Assume a 5% level of significance.
(8) Construct a 95% confidence interval estimate of the mean Y when X = 230 for all households in the United Kingdom, and interpret its meaning.
(9) Construct a 95% prediction interval of Y when X = 230 for a household in the United Kingdom, and interpret its meaning.
Part III: Multiple Regression Analysis
The following information was collected for a random sample of 114 countries: inflation, openness as proxied by imports as a percentage of GDP, per capita income, and whether the country was a major oil producer between 1973 and 1990. The variables in the provided dataset (Part3_Dataset1) are:
• inf (Y, average annual inflation in percent from 1973 to 1990)
• open (X1, openness measured as imports as a percentage of GDP from 1973 to 1990)
• pcinc (X2, 1980 per capita income in US dollars)
• oil (X3, coded 1 if major oil producer between 1973 and 1990 and 0 if not major oil producer in that period)

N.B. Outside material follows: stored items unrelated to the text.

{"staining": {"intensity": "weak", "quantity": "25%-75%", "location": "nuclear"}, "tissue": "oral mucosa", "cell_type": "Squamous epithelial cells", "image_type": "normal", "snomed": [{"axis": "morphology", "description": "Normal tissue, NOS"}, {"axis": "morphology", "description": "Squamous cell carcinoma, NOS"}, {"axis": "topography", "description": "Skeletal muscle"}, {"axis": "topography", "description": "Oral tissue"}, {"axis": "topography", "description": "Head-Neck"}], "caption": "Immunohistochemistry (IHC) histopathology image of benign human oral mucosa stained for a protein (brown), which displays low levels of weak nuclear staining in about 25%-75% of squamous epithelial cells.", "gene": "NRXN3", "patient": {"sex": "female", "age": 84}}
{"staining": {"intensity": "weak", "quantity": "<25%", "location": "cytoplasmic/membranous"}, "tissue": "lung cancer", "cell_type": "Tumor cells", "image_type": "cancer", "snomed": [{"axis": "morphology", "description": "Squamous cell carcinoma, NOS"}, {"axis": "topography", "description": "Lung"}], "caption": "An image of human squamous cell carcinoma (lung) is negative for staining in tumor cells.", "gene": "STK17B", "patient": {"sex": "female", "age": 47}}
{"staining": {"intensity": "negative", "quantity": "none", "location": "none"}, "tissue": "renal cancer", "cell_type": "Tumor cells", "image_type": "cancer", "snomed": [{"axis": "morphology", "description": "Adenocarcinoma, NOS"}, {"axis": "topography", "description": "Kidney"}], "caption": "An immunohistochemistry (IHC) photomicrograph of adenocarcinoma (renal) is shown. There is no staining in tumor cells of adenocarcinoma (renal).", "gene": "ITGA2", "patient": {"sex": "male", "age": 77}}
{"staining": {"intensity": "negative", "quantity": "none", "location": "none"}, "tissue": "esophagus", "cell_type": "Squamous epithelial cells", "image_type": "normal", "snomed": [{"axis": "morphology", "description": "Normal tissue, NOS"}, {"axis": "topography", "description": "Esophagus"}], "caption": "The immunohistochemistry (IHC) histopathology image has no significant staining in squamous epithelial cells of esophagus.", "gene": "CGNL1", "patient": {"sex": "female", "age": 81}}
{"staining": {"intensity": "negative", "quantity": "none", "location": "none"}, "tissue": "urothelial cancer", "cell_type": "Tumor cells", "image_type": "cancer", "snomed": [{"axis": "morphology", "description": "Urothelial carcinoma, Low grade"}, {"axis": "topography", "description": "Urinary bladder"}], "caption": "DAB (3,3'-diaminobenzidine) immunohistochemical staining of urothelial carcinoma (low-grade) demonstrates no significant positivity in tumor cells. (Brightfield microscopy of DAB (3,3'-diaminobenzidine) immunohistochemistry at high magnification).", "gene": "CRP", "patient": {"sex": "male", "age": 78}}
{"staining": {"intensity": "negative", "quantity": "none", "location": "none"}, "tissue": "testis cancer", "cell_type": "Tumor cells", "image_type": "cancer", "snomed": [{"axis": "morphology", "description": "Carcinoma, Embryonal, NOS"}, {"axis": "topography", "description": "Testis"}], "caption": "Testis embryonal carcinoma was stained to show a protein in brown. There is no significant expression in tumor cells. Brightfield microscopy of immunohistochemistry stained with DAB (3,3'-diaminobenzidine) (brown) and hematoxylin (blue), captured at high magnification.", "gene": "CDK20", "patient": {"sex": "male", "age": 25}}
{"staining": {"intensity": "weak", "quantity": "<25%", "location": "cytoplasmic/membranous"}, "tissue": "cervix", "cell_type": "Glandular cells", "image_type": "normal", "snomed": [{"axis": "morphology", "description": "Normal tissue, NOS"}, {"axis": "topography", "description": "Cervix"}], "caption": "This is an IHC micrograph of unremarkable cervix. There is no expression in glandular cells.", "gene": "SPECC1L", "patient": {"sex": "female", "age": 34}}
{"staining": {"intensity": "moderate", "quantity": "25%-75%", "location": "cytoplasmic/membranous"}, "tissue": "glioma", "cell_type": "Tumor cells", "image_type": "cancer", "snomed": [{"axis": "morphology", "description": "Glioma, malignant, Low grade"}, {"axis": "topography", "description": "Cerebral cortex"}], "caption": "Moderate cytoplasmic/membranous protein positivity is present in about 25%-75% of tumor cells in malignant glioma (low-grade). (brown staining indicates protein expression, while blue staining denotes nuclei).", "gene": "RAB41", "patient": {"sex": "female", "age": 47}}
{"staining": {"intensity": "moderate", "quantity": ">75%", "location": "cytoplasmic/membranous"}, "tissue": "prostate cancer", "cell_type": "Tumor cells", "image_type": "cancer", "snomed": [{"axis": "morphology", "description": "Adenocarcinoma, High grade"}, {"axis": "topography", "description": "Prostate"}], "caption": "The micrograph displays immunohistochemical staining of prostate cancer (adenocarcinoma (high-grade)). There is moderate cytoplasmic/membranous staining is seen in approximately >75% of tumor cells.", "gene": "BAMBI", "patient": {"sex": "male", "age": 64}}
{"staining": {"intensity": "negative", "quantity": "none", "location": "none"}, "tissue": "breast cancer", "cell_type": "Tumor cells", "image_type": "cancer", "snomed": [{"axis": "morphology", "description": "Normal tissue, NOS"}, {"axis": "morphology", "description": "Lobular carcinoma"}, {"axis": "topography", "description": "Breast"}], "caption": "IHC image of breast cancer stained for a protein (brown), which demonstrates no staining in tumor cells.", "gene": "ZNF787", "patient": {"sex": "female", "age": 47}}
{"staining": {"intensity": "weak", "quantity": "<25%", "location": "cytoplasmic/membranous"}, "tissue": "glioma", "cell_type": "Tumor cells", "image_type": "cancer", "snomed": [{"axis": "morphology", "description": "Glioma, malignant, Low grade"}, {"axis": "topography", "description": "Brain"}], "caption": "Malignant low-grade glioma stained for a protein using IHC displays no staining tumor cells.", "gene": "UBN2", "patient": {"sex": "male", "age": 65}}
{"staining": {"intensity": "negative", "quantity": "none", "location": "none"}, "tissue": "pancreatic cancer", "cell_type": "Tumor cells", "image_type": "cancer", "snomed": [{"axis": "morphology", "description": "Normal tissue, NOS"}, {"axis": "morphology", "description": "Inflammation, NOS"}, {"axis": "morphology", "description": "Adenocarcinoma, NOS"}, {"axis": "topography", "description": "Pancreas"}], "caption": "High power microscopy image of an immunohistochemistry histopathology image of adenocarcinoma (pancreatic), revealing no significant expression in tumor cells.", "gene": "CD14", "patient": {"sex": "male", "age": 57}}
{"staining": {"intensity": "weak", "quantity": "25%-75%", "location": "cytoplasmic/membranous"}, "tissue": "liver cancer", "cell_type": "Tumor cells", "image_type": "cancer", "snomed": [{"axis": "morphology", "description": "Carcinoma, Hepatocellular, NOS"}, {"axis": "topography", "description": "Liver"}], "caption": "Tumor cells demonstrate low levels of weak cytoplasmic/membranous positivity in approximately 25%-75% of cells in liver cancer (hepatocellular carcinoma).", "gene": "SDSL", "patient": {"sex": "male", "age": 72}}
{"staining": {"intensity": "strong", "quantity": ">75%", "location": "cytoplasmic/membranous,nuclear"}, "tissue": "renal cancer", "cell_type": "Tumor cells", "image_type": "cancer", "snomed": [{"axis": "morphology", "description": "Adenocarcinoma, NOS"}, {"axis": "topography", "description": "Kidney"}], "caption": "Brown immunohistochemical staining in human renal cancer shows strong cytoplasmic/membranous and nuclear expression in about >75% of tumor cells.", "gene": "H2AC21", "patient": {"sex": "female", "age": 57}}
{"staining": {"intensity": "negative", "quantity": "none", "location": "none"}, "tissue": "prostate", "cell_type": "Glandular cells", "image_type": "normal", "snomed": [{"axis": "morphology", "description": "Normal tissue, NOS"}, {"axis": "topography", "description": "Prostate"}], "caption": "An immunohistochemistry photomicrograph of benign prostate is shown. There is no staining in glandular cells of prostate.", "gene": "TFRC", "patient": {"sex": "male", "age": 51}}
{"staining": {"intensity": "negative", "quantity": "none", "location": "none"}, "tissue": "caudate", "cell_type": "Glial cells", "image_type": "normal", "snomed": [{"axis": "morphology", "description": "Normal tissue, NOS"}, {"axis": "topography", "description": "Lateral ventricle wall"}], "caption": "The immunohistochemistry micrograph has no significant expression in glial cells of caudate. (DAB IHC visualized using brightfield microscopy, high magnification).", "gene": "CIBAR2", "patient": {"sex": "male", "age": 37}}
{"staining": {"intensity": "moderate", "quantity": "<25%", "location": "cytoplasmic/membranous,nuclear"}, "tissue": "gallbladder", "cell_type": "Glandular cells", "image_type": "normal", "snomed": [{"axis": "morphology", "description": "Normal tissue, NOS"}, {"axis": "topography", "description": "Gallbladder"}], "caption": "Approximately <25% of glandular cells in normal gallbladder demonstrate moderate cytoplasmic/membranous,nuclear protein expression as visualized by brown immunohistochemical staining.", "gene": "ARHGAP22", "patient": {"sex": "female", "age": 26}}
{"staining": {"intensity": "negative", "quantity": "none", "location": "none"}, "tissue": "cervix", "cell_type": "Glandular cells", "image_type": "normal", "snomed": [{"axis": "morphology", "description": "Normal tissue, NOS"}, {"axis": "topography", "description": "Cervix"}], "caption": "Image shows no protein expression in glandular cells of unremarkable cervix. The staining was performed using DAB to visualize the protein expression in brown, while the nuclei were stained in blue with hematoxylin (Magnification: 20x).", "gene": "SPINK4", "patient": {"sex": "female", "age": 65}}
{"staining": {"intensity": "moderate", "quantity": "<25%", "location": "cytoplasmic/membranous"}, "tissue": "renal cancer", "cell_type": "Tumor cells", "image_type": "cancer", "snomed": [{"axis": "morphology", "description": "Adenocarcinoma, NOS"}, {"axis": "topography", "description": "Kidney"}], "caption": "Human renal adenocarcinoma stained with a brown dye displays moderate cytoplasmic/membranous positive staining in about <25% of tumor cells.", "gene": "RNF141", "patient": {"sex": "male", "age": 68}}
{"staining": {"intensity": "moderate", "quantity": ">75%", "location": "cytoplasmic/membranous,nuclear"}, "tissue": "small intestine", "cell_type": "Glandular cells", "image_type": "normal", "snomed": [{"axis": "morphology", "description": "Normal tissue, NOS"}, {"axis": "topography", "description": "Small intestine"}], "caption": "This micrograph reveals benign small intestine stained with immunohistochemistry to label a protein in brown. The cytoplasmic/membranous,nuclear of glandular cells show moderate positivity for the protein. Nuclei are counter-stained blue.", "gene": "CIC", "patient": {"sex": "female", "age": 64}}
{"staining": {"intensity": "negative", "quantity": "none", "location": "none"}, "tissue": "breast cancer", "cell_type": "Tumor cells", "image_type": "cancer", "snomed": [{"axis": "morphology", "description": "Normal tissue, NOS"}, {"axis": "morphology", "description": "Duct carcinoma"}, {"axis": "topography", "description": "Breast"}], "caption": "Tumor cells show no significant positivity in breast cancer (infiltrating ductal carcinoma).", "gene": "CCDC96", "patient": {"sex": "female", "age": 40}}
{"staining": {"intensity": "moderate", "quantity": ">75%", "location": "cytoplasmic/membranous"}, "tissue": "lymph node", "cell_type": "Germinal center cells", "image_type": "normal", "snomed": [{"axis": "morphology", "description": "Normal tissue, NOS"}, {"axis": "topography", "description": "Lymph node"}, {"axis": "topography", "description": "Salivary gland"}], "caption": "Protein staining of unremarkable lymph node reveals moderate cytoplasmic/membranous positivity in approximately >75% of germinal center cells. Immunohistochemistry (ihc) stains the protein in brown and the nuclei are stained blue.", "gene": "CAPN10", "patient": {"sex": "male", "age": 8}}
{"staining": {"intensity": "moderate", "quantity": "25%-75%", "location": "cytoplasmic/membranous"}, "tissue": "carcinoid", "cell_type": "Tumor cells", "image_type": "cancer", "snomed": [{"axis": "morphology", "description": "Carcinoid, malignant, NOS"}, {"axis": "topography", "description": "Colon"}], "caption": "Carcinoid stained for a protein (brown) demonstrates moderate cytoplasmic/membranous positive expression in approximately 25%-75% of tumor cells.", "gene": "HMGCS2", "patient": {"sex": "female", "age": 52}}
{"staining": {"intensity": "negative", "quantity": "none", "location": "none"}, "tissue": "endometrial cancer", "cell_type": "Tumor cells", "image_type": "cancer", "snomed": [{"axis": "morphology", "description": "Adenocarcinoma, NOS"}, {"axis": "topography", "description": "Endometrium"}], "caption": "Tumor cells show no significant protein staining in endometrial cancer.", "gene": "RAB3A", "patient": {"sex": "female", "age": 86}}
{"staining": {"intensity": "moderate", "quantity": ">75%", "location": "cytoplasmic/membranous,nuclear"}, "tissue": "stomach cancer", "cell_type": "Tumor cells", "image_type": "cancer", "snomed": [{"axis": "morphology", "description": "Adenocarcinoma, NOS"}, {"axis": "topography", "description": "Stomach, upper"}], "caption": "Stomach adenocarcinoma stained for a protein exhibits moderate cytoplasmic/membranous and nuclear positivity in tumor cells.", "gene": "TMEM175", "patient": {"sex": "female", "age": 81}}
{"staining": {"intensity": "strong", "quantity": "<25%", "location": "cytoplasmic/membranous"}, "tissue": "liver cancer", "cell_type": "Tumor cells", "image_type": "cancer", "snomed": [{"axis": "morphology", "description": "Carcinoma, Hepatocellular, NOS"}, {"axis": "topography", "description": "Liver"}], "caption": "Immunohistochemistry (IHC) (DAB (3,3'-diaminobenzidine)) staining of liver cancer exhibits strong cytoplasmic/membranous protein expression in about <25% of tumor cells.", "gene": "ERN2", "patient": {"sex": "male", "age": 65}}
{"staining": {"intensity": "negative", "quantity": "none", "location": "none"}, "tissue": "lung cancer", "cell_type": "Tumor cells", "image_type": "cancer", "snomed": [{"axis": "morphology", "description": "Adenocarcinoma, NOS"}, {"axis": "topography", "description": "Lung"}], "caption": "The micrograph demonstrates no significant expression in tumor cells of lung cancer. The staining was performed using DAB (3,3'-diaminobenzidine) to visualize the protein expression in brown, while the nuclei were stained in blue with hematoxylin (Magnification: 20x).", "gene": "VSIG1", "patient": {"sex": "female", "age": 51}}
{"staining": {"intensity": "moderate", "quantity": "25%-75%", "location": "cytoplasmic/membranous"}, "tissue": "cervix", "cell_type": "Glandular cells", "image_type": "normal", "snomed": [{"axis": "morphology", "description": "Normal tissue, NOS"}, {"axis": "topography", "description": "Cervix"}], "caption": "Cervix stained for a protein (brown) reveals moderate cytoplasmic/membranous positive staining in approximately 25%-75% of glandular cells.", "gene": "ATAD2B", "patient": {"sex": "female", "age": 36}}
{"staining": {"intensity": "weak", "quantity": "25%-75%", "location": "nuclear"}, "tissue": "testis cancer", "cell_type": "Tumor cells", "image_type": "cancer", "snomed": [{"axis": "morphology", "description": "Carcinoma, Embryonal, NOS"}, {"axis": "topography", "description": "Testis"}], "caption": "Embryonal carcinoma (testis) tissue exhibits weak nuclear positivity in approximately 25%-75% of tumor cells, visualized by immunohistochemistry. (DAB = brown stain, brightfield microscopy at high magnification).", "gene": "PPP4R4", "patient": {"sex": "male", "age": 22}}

The dependent variable for your analysis is inf.
Answer the following questions using Part3_Dataset1.
(1) Estimate a regression model using X1 and X2 to predict Y. Include the regression output and state the multiple linear regression equation.
(2) Interpret the meaning of each of the slope coefficients.
(3) Perform. a residual analysis by analysing the relevant residual plots. Is there any evidence that the regression assumptions have been violated? Explain your answers.
(4) Determine the variance inflation factor (VIF) for each independent variable (X1 and X2) in the model. Is there reason to suspect the existence of collinearity? Explain your answer.
(5) At the 5% level of significance, use t tests to determine whether each independent
variable (X1 and X2) makes a significant contribution to the regression model. Follow all the necessary steps. Based on these results, suggest which independent variables should be included in the model.
(6) Test for the significance of the overall multiple regression model with two
independent variables (X1 and X2) at the 5% level of significance. Follow all the necessary steps.
(7) Compute the coefficients of partial determination of the multiple regression model with two independent variables (X1 and X2) and interpret the meaning of each coefficient of partial determination.
(8) Estimate a regression model using X1, X2 and X3 to predict Y. Include the regression output and state the multiple linear regression equation, the regression equation for major oil-producing countries, the regression equation for countries that are not major oil producers, and interpret the coefficient for X3.
(9) Estimate a regression model using X1, X2, X3, an interaction between X1 and X2, an interaction between X1 and X3, and an interaction between X2 and X3 to predict Y.
Include the regression output and state the multiple linear regression equation.
(10) Test the joint significance of the three interaction terms using a partial F test to
determine if the interaction terms significantly improve the regression model. Assume a 5% level of significance. Follow all the necessary steps. If you reject the null hypothesis, you also need to test the contribution of each interaction term separately (using partial F tests) to determine which interaction terms to include in the model).